→ What you need to do:
A - From the thread on guessing the kind of literature from a short text, list every kind of writing given as an example of what might need to be distinguished.
B - Answer from the thread on guessing the kind of literature from a short text:
(i) About how many numbers might an author's "signature" consist of?
(ii) Which measure could perhaps discriminate between a tabloid and a broadsheet?
(iii) How many words of text is the algorithm meant to work from?
C - Resume the thread on guessing the kind of literature from a short text, picking up right after its last sentence.

→ Extract to read:
•••••
It sounds like a pretty duff assignment. To be told to do this without
any guidance seems ridiculous.

On the other hand, some pre-processed metrics could be classified. I
mean, suppose there was a text processing algorithm that could build up
a "signature" of an author. Perhaps ten numbers or so. These could
then be classified using a neural network. But I've never heard of that
being done before.

Doing something like "average word length" could perhaps discriminate
between a tabloid and a broadsheet. But I don't think this would work
reliably in general. Cosine correlation is one method that does work,
I'd rather see a project that works, than one that is k001 because it
uses a neural net.

Will Dwinnell

unread,

Nov 29, 2003, 12:12:52 PM11/29/03

to

Borys Musielak <mic...@poczta.onet.pl> wrote:
"I have to write an algorithm which guesses the literature kind having
100 words of text."

Does that mean the first 100 words, specifically? Also, you'll need
to be specific about what kinds (literature, technical, poetry, news
copy, etc.) and how many kinds (2, 3, 12?) of literature you want to
distinguish.

Borys Musielak <mic...@poczta.onet.pl> continues:

"Of course the natural way to design it is by using a neural net and
back propagation."
•••••
→ Data section:

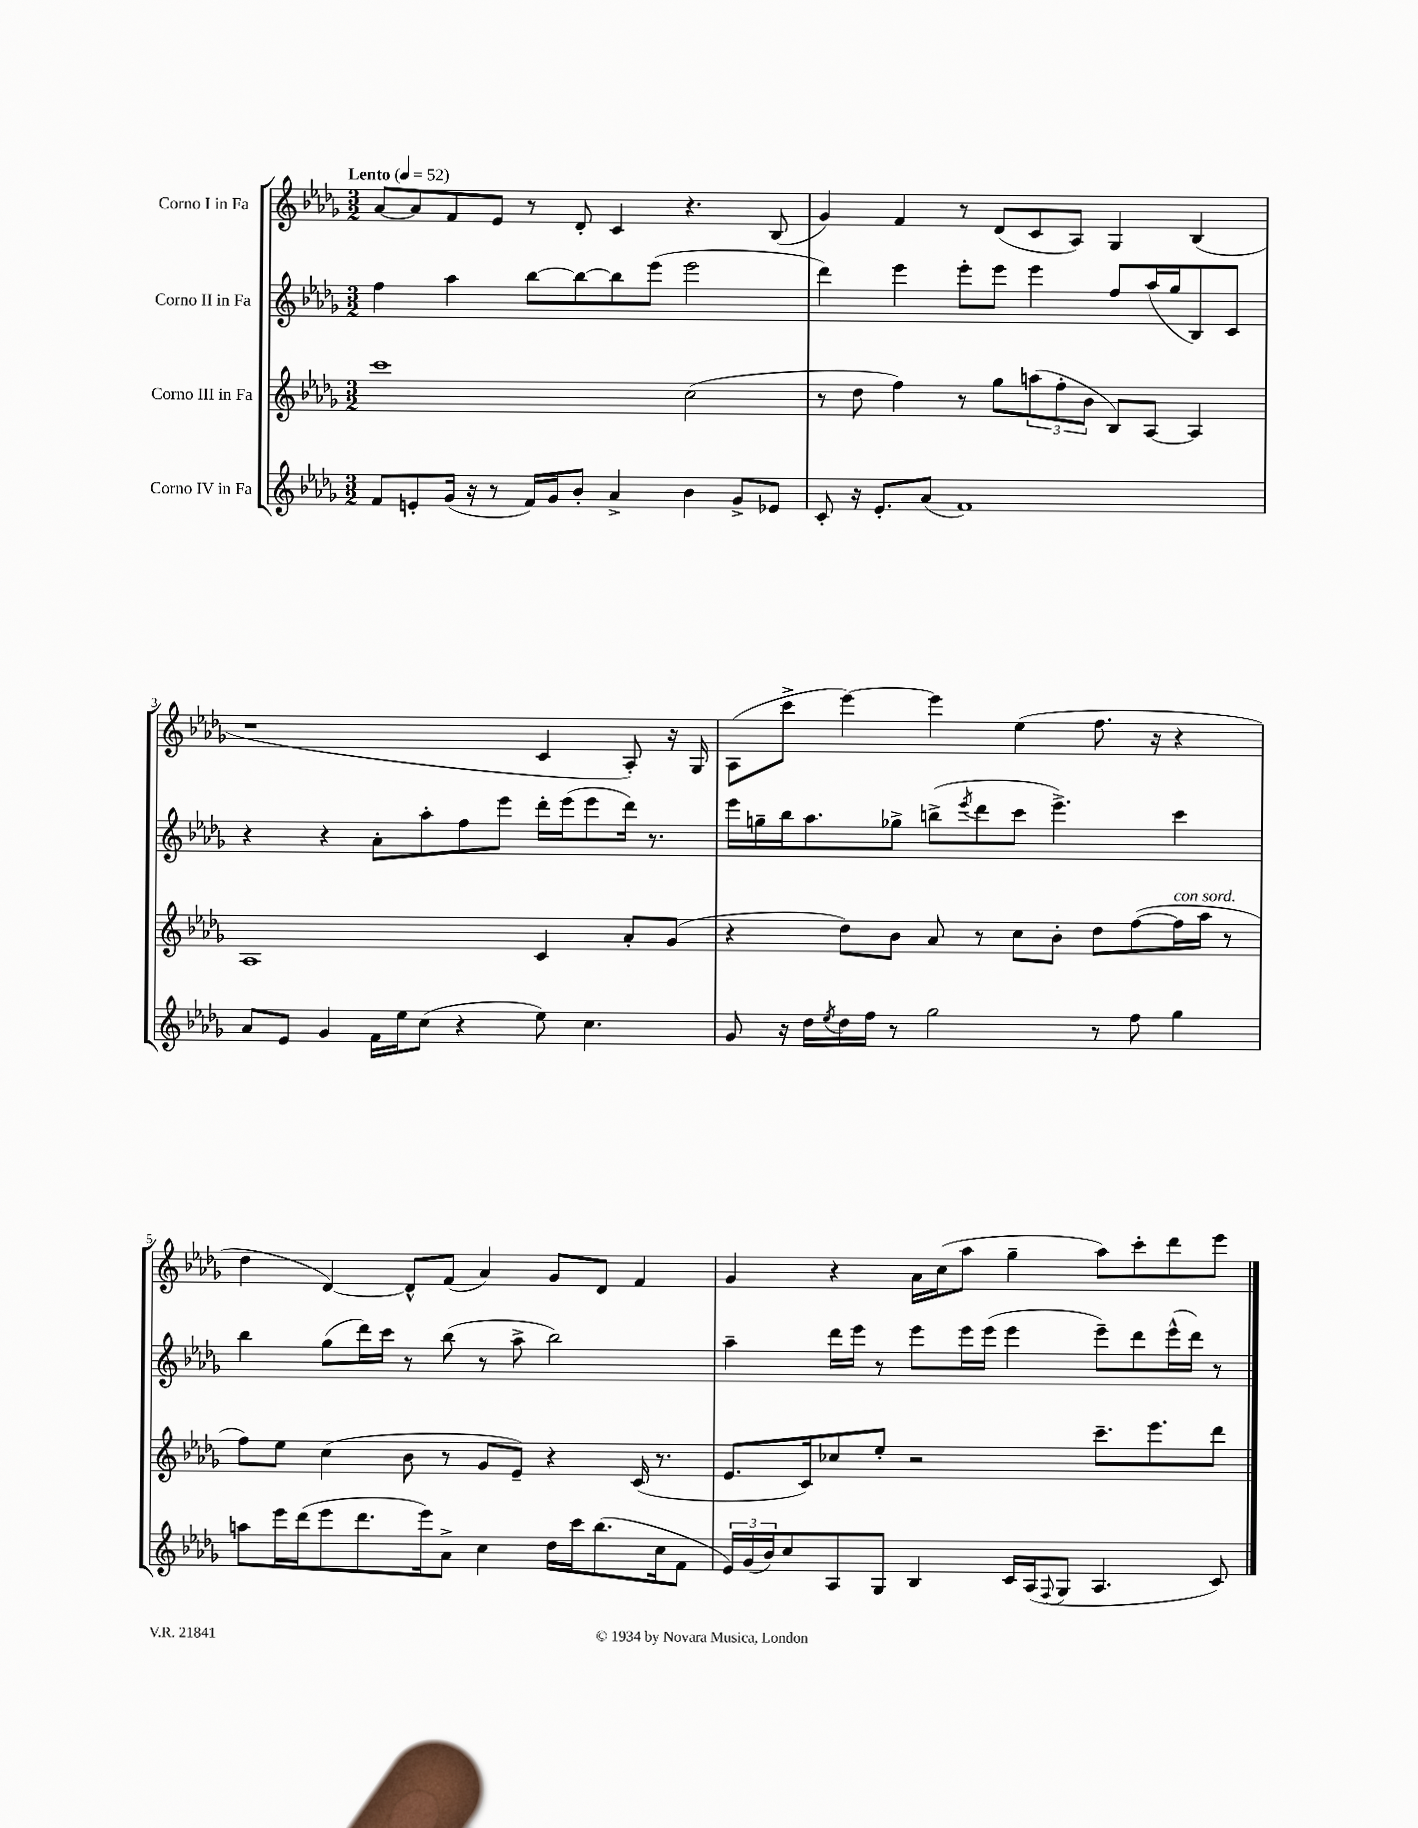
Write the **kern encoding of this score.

**kern	**kern	**kern	**kern
*part4	*part3	*part2	*part1
*staff4	*staff3	*staff2	*staff1
*I"Corno IV in Fa	*I"Corno III in Fa	*I"Corno II in Fa	*I"Corno I in Fa
*clefG2	*clefG2	*clefG2	*clefG2
*k[b-e-a-d-g-]	*k[b-e-a-d-g-]	*k[b-e-a-d-g-]	*k[b-e-a-d-g-]
*M3/2	*M3/2	*M3/2	*M3/2
*MM52	*MM52	*MM52	*MM52
=1	=1	=1	=1
!	!	!	!LO:TX:a:B:t=Lento
8f/L	1ccc	4ff\	[8a-/L
8en'/	.	.	8a-/]
(16g-/Jk	.	4aa-\	8f/
16r	.	.	.
8r	.	.	8e-/J
16f/LL)	.	[8bb-\L	8r
16g-/J	.	.	.
8b-'/J	.	8bb-\_	8d-'/
4a-^/	.	8bb-\]	4c/
.	.	(8eee-\J	.
4b-\	(2cc\	2eee-\	4.r
8g-^/L	.	.	.
8e-X/J	.	.	(8B-/
=2	=2	=2	=2
8c'/	8r	4ddd-\)	4g-/)
16r	8dd-\	.	.
8.e-'/L	.	.	.
.	4ff\)	4eee-\	4f/
(8a-/J	.	.	.
1f)	8r	8eee-'\L	8r
.	8gg-\L	8eee-\J	(8d-/L
.	(12aan\	4eee-\	8c/
.	12ff'\	.	.
.	.	.	8A-/J)
.	12b-\J	.	.
.	8B-/L)	8ff/L	4G-/
.	[8A-/J	(16aa-/L	.
.	.	16gg-/J	.
.	4A-/]	8B-/)	(4B-/
.	.	8c/J	.
!!LO:LB:g=z
=3	=3	=3	=3
8a-/L	1A-	4r	1r
8e-/J	.	.	.
4g-/	.	4r	.
16f\LL	.	8a-'\L	.
16ee-\J	.	.	.
(8cc\J	.	8aa-'\	.
4r	.	8ff\	.
.	.	8eee-\J	.
8ee-\)	4c/	16ddd-'\LL	4c/
.	.	(16eee-\J	.
4.cc\	.	8eee-\	.
.	8a-'/L	16ddd-\Jk)	8A-'/)
.	.	8.r	.
.	(8g-/J	.	16r
.	.	.	16G-/
=4	=4	=4	=4
8g-/	4r	16eee-\LL	(8A-\L
.	.	16ggn~\	.
16r	.	16bb-\J	8ccc^\J
16dd-\LL	.	8.aa-\	.
8qee-/	.	.	.
16dd-\	8dd-\L)	.	[4eee-\)
16ff\JJ	.	.	.
8r	8b-\J	8gg-X^\J	.
2gg-\	8a-/	(8bbn^\L	4eee-\]
.	.	8qeee-/	.
.	8r	8ddd-\	.
.	8cc\L	8ccc\J	(4ee-\
.	8b-'\J	4.eee-^\)	.
8r	8dd-\L	.	8.ff\
8ff\	([8ff\	.	.
.	.	.	16r
!	!LO:TX:a:i:t=con sord.	!	!
4gg-\	16ff\L]	4ccc\	4r
.	16aa-\JJ	.	.
.	8r	.	.
!!LO:LB:g=z
=5	=5	=5	=5
8aan\L	8ff\L)	4bb-\	4dd-\
16eee-\L	8ee-\J	.	.
(16ddd-\J	.	.	.
8eee-\	(4cc\	(8gg-\L	[4d-/)
8.ddd-\	.	16ddd-\L)	.
.	.	16ccc\JJ	.
.	8b-\	8r	8d-^^/L]
16eee-\k)	.	.	.
8a-^\J	8r	(8bb-\	(8f/J
4cc\	8g-/L	8r	4a-/)
.	8e-~/J)	8aa-^\	.
16dd-\LL	4r	2bb-\)	8g-/L
16ccc\J	.	.	.
(8.bb-\	.	.	8d-/J
.	(16c/	.	4f/
16cc\k	8.r	.	.
8f\J	.	.	.
=6	=6	=6	=6
24e-/LL)	8.e-/L	4aa-~\	4g-/
(24g-/	.	.	.
24b-/J)	.	.	.
8cc/	.	.	.
.	16c/k)	.	.
8A-/	8cc-X/	16ddd-\LL	4r
.	.	16eee-\JJ	.
8G-/J	8ee-'/J	8r	.
4B-/	2r	8eee-\L	16a-\LL
.	.	.	(16cc\J
.	.	16eee-\L	8aa-\J
.	.	(16eee-\JJ	.
16c/LL	.	4eee-\	4gg-~\
(16A-/J	.	.	.
8qqF/	.	.	.
8G-/J	.	.	.
4.A-/	8.ccc~\L	8eee-~\L)	8aa-\L)
.	.	8ddd-\	8ccc'\
.	8.eee-\	.	.
.	.	(16eee-^^\L	8ddd-\
.	.	16ddd-\JJ)	.
8c/)	8ddd-\J	8r	8eee-\J
==	==	==	==
*-	*-	*-	*-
•••••
→ Responses to the exercise:
A - literature, technical, poetry, news copy

B -
(i) Perhaps ten or so.
(ii) Average word length.
(iii) 100 words.

C -
I don't see why- there are many classification systems, both neural
and non-neural. There's nothing wrong with this choice, but I don't
understand why it is "the natural way to design it".

Borys Musielak <mic...@poczta.onet.pl> continues:

"The question is - how to design the net and what function to use to
make it work well. And even more important task is: what does really
differentiate poems from fiction, or criminals in terms of words (i
think of using some syntax loops like verses with rhymes).
Enough would be to differ poetry from prose. Better but i dont know if
easy would be guessing prose kind: like love story, whodoneit, fantasy
etc. I dont expect solutions, I rather need some ideas and maybe
links to similar projects.
I'd be very grateful for any advice."

Filling in the above details would be a good start. All such
projects, though, share the common element of needing appropriate
features by which to distinguish classes. Designing these will need
to proceed from the aforementioned details.

-Will Dwinnell, MBA
http://will.dwinnell.com

Will Dwinnell

unread,

Nov 29, 2003, 12:18:14 PM11/29/03

to

Calum <calum...@ntlworld.com> wrote

"You can't just shove text at a neural net. All a neural net does is
classify an n-dimensional space. What would be the "inputs"?

If I were you I'd drop the neural net idea. People who think neural
nets "work like the brain man, and therefore can classify anything"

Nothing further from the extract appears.